Issue (i): Whether the ad hoc disallowance of 5% of expenses was justified in the absence of rejection of books of account.
Analysis: The assessee had furnished books of account, bills, vouchers, stock register, purchase details, and bank statements. The expenditure had been incurred through banking channels, and the books were not rejected under section 145(3) of the Income-tax Act, 1961. In these circumstances, an ad hoc percentage disallowance without rejecting the book results was not supportable.
Conclusion: The ad hoc disallowance was deleted and the issue was decided in favour of the assessee.
Issue (ii): Whether the addition on account of alleged bogus purchases from two suppliers was sustainable, and if so, to what extent.

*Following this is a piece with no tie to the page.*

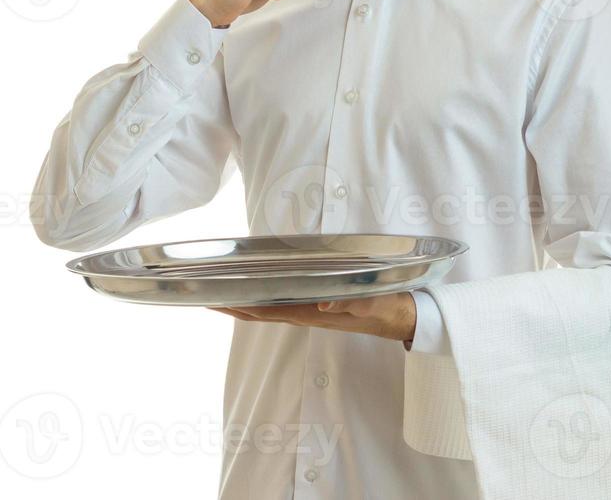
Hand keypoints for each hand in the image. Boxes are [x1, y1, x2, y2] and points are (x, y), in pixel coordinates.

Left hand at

Analysis: In respect of one supplier, the purchases were supported by confirmations, invoices, stock records, balance sheet particulars, and the supplier's assessment record, and the corresponding sales were not doubted. The supplier's response to notice also confirmed the transactions, so the profit estimation addition could not be sustained. In respect of the other supplier, the assessee produced only limited documentation, though the corresponding sales were accepted. On those facts, the dispute was treated as one warranting addition only to the extent of profit embedded in the purchases, estimated at 2%.
Conclusion: The addition relating to one supplier was deleted, while the addition relating to the other supplier was restricted to 2% of the purchase value, resulting in a partial relief to the assessee.
Final Conclusion: The impugned additions were partly deleted and partly sustained, and the assessee obtained substantial but not complete relief.
Ratio Decidendi: An ad hoc disallowance of business expenditure cannot be sustained without rejection of the books of account, and in purchase disputes the addition must be confined to the facts proved, with full deletion where transactions are duly corroborated and only profit-element estimation where documentation is deficient but sales are accepted.